日蓮正宗 教義の問題

日蓮正宗は、先に見た通り、「日蓮本仏論」を教義に内包し、「唯受一人血脈相承」を主張する宗派である。

「日蓮聖人こそが釈迦仏をも教導した根本の仏であり、釈迦仏には、もはやこの乱世を救う力は無い」とし、自宗以外の宗教団体を全て「邪宗」と断じる。
個人的には、かなり問題のある教義を抱えた宗派だと思っている。

もっとも、どんな内容の教義を掲げていようが、何を信じるかは個人の自由であり、本来なら、赤の他人がどうこう言う問題ではないのかもしれない。

私の場合は、身内や知人に正宗・創価関係者が多く、他人事ではなかったという事情がある。

過去に何度か説得を試みたことがあるが、自分が力不足だったということもあり、いずれの場合もただ時間を浪費しただけで終わってしまった。

それはともかくとして、この宗派の場合、決して他人事では済まされない問題がある。日蓮正宗の教義は、本人だけでなく、周囲の人間を少なからず巻き込む構造を内包している。それが時に深刻な事態を招きかねないと考える。

日本人は、江戸幕府の政策の名残で、当人の信仰心とは別に、形の上では、いずれかの仏教系寺院に所属している人が少なくない。言い換えば、日本人の大半は、家系的に仏教系の菩提寺と繋がりがあり、当人が亡くなれば、遺骨をそこに納めることになる。

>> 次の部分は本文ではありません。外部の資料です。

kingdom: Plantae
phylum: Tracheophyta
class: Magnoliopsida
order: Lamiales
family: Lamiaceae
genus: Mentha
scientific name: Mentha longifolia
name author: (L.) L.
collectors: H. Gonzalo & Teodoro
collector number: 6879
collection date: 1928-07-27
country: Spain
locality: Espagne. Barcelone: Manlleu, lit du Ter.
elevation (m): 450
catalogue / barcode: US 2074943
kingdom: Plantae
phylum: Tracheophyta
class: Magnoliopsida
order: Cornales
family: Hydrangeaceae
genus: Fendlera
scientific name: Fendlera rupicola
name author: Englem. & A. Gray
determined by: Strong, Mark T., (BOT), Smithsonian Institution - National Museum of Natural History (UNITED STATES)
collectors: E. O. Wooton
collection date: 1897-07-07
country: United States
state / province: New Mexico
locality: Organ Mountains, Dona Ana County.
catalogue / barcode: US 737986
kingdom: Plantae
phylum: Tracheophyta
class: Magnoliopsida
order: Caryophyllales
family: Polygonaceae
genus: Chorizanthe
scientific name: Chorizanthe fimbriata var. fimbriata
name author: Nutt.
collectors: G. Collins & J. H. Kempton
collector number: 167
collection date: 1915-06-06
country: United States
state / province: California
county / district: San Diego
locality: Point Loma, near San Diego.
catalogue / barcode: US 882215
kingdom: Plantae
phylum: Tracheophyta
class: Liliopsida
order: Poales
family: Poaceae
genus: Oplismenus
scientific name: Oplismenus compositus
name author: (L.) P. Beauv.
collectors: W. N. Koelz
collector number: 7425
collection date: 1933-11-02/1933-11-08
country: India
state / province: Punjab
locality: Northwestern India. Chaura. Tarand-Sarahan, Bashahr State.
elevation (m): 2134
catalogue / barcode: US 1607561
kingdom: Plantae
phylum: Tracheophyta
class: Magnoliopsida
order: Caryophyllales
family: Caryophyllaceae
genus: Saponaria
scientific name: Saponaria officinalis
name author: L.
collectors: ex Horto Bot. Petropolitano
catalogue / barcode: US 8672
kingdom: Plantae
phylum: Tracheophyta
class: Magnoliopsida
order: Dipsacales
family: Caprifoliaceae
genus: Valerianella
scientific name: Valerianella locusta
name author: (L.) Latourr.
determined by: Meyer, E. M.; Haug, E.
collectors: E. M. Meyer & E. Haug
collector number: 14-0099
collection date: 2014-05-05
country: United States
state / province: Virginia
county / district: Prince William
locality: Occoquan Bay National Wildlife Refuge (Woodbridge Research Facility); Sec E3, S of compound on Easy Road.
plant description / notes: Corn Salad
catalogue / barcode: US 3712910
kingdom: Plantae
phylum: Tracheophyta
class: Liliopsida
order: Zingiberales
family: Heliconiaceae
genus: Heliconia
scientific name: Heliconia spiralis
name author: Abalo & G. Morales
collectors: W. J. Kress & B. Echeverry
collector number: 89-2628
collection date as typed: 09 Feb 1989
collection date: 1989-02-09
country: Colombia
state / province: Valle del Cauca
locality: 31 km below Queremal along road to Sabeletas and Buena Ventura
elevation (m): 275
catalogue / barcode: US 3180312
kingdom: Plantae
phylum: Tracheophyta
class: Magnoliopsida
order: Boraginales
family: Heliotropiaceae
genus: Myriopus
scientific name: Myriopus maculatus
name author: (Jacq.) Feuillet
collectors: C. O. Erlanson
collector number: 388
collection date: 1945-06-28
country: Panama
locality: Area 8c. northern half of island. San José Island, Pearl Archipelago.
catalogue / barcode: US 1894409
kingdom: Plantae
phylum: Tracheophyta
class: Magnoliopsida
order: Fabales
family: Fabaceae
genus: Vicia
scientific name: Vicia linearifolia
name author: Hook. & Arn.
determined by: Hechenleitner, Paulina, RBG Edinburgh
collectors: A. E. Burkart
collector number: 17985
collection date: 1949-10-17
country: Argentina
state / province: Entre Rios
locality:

ここでもしその菩提寺が正宗系の寺院でなければ、日蓮正宗にとっては、いずれも「邪宗」の徒であり、要改宗・改心(「折伏」)の対象となる。実際に、未入信の人を正宗に勧誘することを、正宗では「折伏」と呼称し、その勧誘された人が改めて入信する場合は、僧侶(住職クラスの僧侶)が「改宗」の儀式を執り行うことになる。ここには、「正宗以外の宗教団体と繋がりを断たずにいることは(=正宗に未入信のままでいることは)悪であり、不幸・災いの根本原因である」という考え方が根底にある。

加えて、正宗の教義は、先に見てきた通り、客観性には重きを置かない。信徒となった者は、宗門へのただひたすら純粋で、強い「信」が求められる。

正宗には、真面目で実直な人達が少なくない。だが、そういう人達が、宗門の掲げる教義に疑念を抱くことを放棄して、無理に信を貫こうとした場合に何が起こるか。

実際に、周囲と軋轢を起こし、人間関係を悪化させてしまった人も居る。中には、奥さんから離婚を言い渡され、子供と一緒に出て行かれてしまったケースもある。

繰り返しになるが、彼らにとって、未入信は「悪」であり、その「悪」を放置し、黙認することもまた「悪」なのである。

仮に、自分自身は、そういう宗教団体とは距離を置きたいと考えていたとしても、身内や周辺に、上記のような考えに囚われた人が居れば、嫌でもトラブルに巻き込まれる可能性もある。

過去には、創価や顕正会の強引な勧誘活動が問題を引き起こして、世間の耳目を集めることがあった。それは単に、創価や顕正会に過激な傾向のある人が集まるからではなく、元を辿れば、生みの親である日蓮正宗の教義が上記のような構造を抱えているからでもある。

昨年の夏に、池井戸潤氏の小説『ハヤブサ消防団』がドラマ化された。
ドラマの中で、中村倫也演じる主人公が、カルト宗教に嵌まってしまったヒロインを説得するシーンがある。
頑なに耳を塞ごうとするヒロインに対して、彼は涙を流しながら「今のあなたは、全然幸せそうに見えない」と訴えていた。

このシーンを見たとき、私の話に聞く耳を持たなかった正宗の人達を思い出してしまった。

確かに、傍から見て、彼らは幸せそうには見えなかった。結局は時間を浪費しただけだったとは言え、因縁浅からぬ人達を、あのまま放置したままで、果たして本当に良かったのだろうか。

幸せか幸せでないかは自分が決めるというのであれば、それは否定しないが、「日蓮正宗に入信しなければ、また、入信させなければ不幸になる」という教義は害でしかないし、それは日蓮聖人とも法華経とも、ましては仏教とも無関係のドグマである。

真面目で実直な彼らを、そんなドグマで雁字搦めに縛り付けるのは、せめてやめてあげて欲しいと切に思う。